Serão mais afetados o Sudeste e, na região, São Paulo, Rio de Janeiro e Minas Gerais, onde o Cavalão tem base eleitoral. Como será pedir votos nesses três estados e, ao mesmo tempo, amarelar diante do tarifaço de Trump?

Lula também agradece a descabida interferência do Imperador, porém por motivos muito diferentes: Trump lhe deu um poderoso discurso, que pode municiar o presidente no debate com a direita nos próximos meses e servir de mote eleitoral: a defesa da soberania nacional e a união dos brasileiros contra o novo imperialismo norte-americano.

Deu certo no Canadá e na Austrália, cujos eleitores elegeram candidatos a primeiros-ministros que reagiram à pressão trumpista.

É cedo para cravar se mesmo caminho chegará a igual resultado no Brasil. No momento, as primeiras pesquisas indicam que a oposição de Lula a Trump está sintonizada com a população, que em maioria de 72% reage negativamente ao tarifaço do Imperador. Bom para o presidente, ruim para o ex-presidente.

O que fazer?

A dúvida fraciona os bolsonaristas. Um polo pede que Bolsonaro reforce o discurso de que Lula é o culpado pela sobretaxa, pelo desemprego e inflação que advirão, por sua incapacidade de negociar com Trump; outro polo defende que o caminho é se alinhar aos empresários parceiros no Brasil e nos Estados Unidos e buscar uma solução imediata, antecipando-se ao governo Lula.

A divisão entre os dois polos também separa as facções da direita na mobilização eleitoral. Mesmo inelegível até 2030, por sentença do TSE,, Bolsonaro se empenha para ser anistiado pelo Congresso. Seu propósito é ser o candidato do primeiro polo à presidência, pela direita golpista.

O segundo polo – a direita democrática – tenta se articular em torno de Tarcísio de Freitas, governador de São Paulo.

Nos dois polos há uma certeza: nenhum candidato da direita vencerá ou chegará ao segundo turno sem o apoio explícito de Jair Bolsonaro, reconhecido e testado como líder popular. Nem mesmo Tarcísio de Freitas.

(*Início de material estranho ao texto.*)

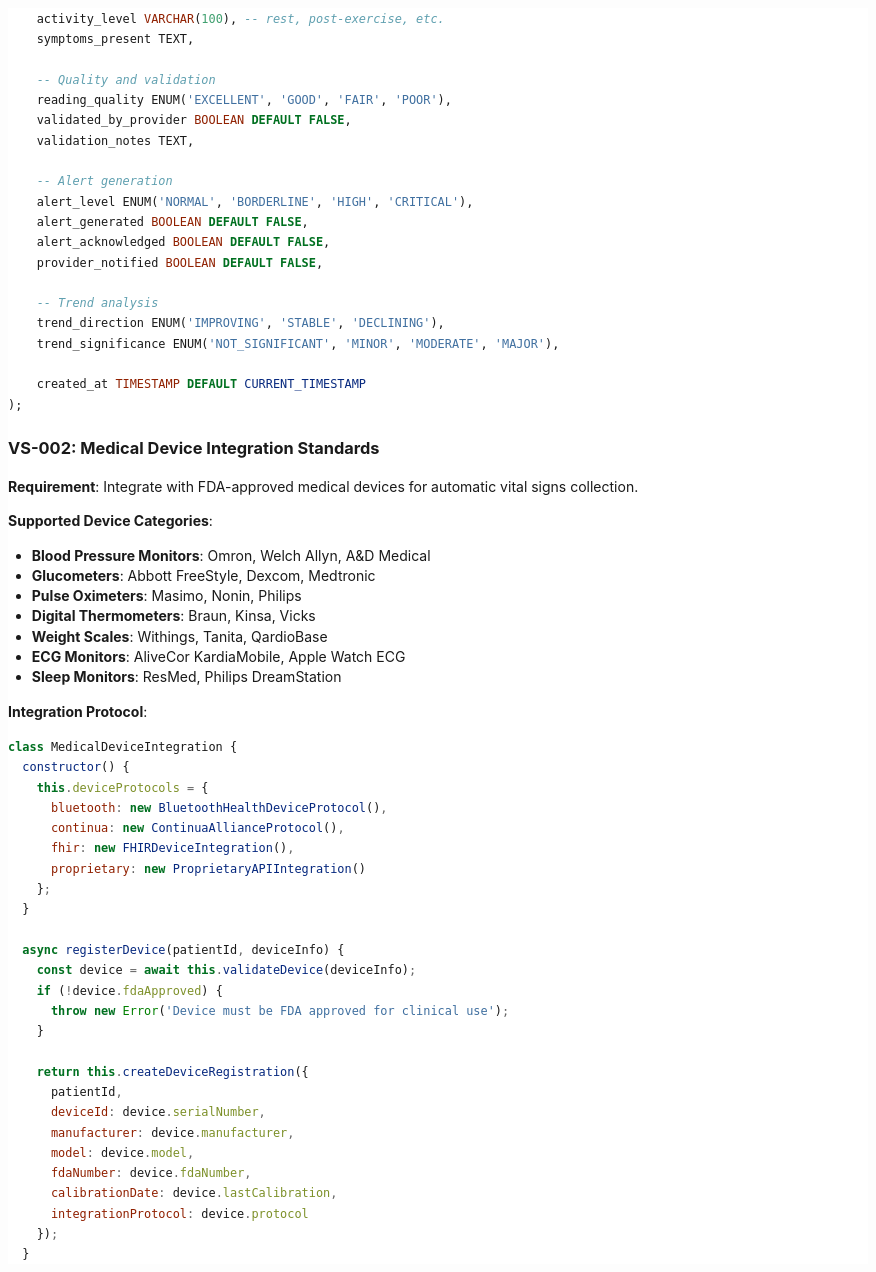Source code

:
 ```sql
    activity_level VARCHAR(100), -- rest, post-exercise, etc.
    symptoms_present TEXT,
    
    -- Quality and validation
    reading_quality ENUM('EXCELLENT', 'GOOD', 'FAIR', 'POOR'),
    validated_by_provider BOOLEAN DEFAULT FALSE,
    validation_notes TEXT,
    
    -- Alert generation
    alert_level ENUM('NORMAL', 'BORDERLINE', 'HIGH', 'CRITICAL'),
    alert_generated BOOLEAN DEFAULT FALSE,
    alert_acknowledged BOOLEAN DEFAULT FALSE,
    provider_notified BOOLEAN DEFAULT FALSE,
    
    -- Trend analysis
    trend_direction ENUM('IMPROVING', 'STABLE', 'DECLINING'),
    trend_significance ENUM('NOT_SIGNIFICANT', 'MINOR', 'MODERATE', 'MAJOR'),
    
    created_at TIMESTAMP DEFAULT CURRENT_TIMESTAMP
);
```

### VS-002: Medical Device Integration Standards

**Requirement**: Integrate with FDA-approved medical devices for automatic vital signs collection.

**Supported Device Categories**:

- **Blood Pressure Monitors**: Omron, Welch Allyn, A&D Medical
- **Glucometers**: Abbott FreeStyle, Dexcom, Medtronic
- **Pulse Oximeters**: Masimo, Nonin, Philips
- **Digital Thermometers**: Braun, Kinsa, Vicks
- **Weight Scales**: Withings, Tanita, QardioBase
- **ECG Monitors**: AliveCor KardiaMobile, Apple Watch ECG
- **Sleep Monitors**: ResMed, Philips DreamStation

**Integration Protocol**:

```javascript
class MedicalDeviceIntegration {
  constructor() {
    this.deviceProtocols = {
      bluetooth: new BluetoothHealthDeviceProtocol(),
      continua: new ContinuaAllianceProtocol(),
      fhir: new FHIRDeviceIntegration(),
      proprietary: new ProprietaryAPIIntegration()
    };
  }
  
  async registerDevice(patientId, deviceInfo) {
    const device = await this.validateDevice(deviceInfo);
    if (!device.fdaApproved) {
      throw new Error('Device must be FDA approved for clinical use');
    }
    
    return this.createDeviceRegistration({
      patientId,
      deviceId: device.serialNumber,
      manufacturer: device.manufacturer,
      model: device.model,
      fdaNumber: device.fdaNumber,
      calibrationDate: device.lastCalibration,
      integrationProtocol: device.protocol
    });
  }
```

Lula assunta o tempo, favorecido pelos últimos acontecimentos. Apesar do entusiasmo de parte da esquerda, é calejado pela experiência. Em outubro de 2017, ele aparecia nas pesquisas com o dobro das intenções de voto de Bolsonaro. Em cenário sem o seu nome, Marina Silva ficava à frente do Cavalão. Deu no que deu.

Portanto, melhor assuntar como Lula. Há prazos à frente, que não são apenas os da legislação eleitoral. O inicial é o dia 1 de agosto, fixado por Trump para que vigore a taxa de 50%. Se não houver recuo do Imperador, Lula promete retaliar.

Para tanto, tem aprovação concedida por unanimidade pelo Congresso e dois alvos: taxar as grandes empresas de alta tecnologia dos Estados Unidos (big techs) que operam no Brasil e quebrar patentes de medicamentos importados, grande parte deles de laboratórios norte-americanos.

Poucos duvidam que as réplicas de Trump virão, em uma escalada imprevisível. Esperança em algum acordo diplomático? Claro, a esperança nunca morre – mesmo que a ilusão na política seja tão amarga quanto a ilusão no amor.